Immediately after issuing the message, Roosevelt appointed a Cabinet Committee on Economic Security, with Perkins as chairman. The Committee devised the bill which the President introduced into Congress in January 1935, a bill which dealt with social insurance for the aged and unemployed, as well as support for the destitute. Great pains were taken to provide the income for fulfilling the bill's mandates, through taxation on business and individuals, but the principle of a broad entitlement for all of those over 65 was never breached.

It took seven months for FDR's team to get the bill through Congress, by which time its name had been changed to the Social Security Act. Upon the signing on Aug. 14, FDR made the following statement:

"Today, a hope of many years' standing is in large part fulfilled. The civilization of the past hundred years, with its startling industrial changes, has tended more and more to make life insecure. Young people have come to wonder what would be their lot when they came to old age. The man with a job has wondered how long the job would last.

"This social security measure gives at least some protection to thirty millions of our citizens who will reap direct benefits through unemployment compensation, through old-age pensions, and through increased services for the protection of children and the prevention of ill health.

"We can never insure one hundred percent of the population against one hundred percent of the hazards and vicissitudes of life, but we have tried to frame a law which will give some measures of protection to the average citizen and to his family against the loss of a job and against poverty-ridden old age.

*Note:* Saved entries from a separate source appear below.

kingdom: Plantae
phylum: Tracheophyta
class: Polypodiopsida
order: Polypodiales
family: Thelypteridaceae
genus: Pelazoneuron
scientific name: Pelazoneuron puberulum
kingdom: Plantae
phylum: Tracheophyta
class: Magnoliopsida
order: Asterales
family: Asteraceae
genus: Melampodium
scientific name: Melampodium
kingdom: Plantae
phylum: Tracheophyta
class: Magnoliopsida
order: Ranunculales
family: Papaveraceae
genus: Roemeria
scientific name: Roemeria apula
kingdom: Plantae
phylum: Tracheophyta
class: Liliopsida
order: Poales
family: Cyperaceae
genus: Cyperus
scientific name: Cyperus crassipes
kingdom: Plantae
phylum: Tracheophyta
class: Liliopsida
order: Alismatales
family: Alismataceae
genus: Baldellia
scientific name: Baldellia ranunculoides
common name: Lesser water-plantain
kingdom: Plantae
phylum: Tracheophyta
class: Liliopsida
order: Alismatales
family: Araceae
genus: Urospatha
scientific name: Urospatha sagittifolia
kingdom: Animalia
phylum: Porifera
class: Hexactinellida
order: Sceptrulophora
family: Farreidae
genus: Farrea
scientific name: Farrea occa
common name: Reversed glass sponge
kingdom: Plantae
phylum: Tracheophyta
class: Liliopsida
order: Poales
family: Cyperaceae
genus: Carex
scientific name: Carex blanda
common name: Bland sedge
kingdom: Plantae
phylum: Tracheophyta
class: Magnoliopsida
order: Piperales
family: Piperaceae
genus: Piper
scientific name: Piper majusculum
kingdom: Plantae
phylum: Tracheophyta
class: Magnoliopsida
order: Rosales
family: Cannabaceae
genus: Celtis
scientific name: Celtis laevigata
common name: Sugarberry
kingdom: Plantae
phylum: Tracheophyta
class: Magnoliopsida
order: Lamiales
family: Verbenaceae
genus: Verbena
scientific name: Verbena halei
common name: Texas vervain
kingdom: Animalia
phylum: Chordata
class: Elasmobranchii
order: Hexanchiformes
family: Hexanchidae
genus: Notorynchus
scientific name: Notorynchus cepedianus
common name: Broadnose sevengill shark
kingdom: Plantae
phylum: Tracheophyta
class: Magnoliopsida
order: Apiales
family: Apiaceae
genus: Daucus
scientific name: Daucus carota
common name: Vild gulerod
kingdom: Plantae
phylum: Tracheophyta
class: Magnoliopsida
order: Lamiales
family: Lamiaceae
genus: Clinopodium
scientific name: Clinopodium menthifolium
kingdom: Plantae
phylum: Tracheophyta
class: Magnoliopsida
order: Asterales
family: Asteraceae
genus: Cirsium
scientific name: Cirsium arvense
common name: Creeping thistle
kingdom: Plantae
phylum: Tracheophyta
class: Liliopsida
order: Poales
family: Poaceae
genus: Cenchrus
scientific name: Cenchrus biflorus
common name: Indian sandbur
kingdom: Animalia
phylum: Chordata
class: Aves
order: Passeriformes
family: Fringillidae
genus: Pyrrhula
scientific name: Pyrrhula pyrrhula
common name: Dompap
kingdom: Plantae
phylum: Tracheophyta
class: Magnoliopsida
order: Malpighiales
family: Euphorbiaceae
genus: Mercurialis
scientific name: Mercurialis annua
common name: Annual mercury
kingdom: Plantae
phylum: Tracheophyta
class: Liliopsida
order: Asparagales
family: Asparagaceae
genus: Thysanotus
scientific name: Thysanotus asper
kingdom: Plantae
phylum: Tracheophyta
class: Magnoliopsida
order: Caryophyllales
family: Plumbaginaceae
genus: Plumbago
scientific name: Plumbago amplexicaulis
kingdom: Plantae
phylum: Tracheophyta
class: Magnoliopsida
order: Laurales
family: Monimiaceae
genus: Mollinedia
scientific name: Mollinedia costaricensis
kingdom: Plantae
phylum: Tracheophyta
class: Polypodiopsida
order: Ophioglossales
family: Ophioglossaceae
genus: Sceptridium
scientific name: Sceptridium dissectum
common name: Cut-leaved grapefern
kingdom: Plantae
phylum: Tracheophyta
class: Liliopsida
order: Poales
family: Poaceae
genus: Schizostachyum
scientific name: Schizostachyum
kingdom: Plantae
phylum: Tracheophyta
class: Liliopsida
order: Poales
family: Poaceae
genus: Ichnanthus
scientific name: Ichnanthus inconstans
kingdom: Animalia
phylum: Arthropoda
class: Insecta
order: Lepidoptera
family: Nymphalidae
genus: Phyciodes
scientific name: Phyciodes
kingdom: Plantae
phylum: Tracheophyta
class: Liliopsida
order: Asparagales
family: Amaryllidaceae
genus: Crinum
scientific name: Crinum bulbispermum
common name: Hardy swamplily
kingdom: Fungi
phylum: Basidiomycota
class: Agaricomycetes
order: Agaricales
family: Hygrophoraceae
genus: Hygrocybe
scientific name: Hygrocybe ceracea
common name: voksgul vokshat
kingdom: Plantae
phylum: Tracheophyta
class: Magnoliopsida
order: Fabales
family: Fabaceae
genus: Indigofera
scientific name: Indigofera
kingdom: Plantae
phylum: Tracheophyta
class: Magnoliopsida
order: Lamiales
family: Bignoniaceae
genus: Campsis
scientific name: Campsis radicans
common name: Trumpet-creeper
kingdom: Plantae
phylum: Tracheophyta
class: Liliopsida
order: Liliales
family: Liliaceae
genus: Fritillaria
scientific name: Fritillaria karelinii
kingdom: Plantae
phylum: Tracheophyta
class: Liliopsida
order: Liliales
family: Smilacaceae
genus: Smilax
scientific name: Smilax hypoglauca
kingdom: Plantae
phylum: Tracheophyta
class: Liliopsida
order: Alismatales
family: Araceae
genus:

"This law, too, represents a cornerstone in a structure which is being built but is by no means complete. It is a structure intended to lessen the force of possible future depressions. It will act as a protection to future Administrations against the necessity of going deeply into debt to furnish relief to the needy. The law will flatten out the peaks and valleys of deflation and of inflation. It is, in short, a law that will take care of human needs and at the same time provide for the United States an economic structure of vastly greater soundness.

"I congratulate all of you ladies and gentlemen, all of you in the Congress, in the executive departments, and all of you who come from private life, and I thank you for your splendid efforts in behalf of this sound, needed and patriotic legislation.

"If the Senate and the House of Representatives in this long and arduous session had done nothing more than pass this Bill, the session would be regarded as historic for all time."

Social Security checks began going out in lump sums to retirees who applied in 1937, and in 1940 began to be paid monthly. It wasn't until 1950 that a cost-of-living allowance was added. Numerous amendments have also expanded the categories of beneficiaries, to include dependents and survivors of those paying into the system, as well as individuals with disabilities. By 1999, the number of beneficiaries per year had risen to 44.6 million. Over 50% of those over 65 years of age depend on Social Security for half or more of their income.

Under these circumstances, as we sink deeper into the new depression, and a total financial blowout looms, the same sharks who opposed Social Security in the first place, are trying to shrink it, or eliminate it. To do so, would be the equivalent of ripping up the Constitutional commitment to the General Welfare.